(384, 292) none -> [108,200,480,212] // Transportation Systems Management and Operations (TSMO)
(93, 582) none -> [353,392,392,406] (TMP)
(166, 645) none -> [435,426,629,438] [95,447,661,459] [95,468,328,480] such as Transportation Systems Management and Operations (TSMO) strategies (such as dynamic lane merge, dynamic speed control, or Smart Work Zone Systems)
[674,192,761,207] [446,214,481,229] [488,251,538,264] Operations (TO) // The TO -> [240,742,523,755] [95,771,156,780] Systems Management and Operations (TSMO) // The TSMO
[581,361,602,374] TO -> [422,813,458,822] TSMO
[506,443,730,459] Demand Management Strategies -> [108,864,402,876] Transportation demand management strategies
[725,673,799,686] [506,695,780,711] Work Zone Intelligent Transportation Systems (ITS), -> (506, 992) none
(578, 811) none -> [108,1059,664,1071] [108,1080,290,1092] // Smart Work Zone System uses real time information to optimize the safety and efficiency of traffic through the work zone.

+ + + + + + +

_What you will do_
Transcribe the records above exactly.

_The completed task_
(384, 292) none -> [108,200,480,212] // Transportation Systems Management and Operations (TSMO)
(93, 582) none -> [353,392,392,406] (TMP)
(166, 645) none -> [435,426,629,438] [95,447,661,459] [95,468,328,480] such as Transportation Systems Management and Operations (TSMO) strategies (such as dynamic lane merge, dynamic speed control, or Smart Work Zone Systems)
[674,192,761,207] [446,214,481,229] [488,251,538,264] Operations (TO) // The TO -> [240,742,523,755] [95,771,156,780] Systems Management and Operations (TSMO) // The TSMO
[581,361,602,374] TO -> [422,813,458,822] TSMO
[506,443,730,459] Demand Management Strategies -> [108,864,402,876] Transportation demand management strategies
[725,673,799,686] [506,695,780,711] Work Zone Intelligent Transportation Systems (ITS), -> (506, 992) none
(578, 811) none -> [108,1059,664,1071] [108,1080,290,1092] // Smart Work Zone System uses real time information to optimize the safety and efficiency of traffic through the work zone.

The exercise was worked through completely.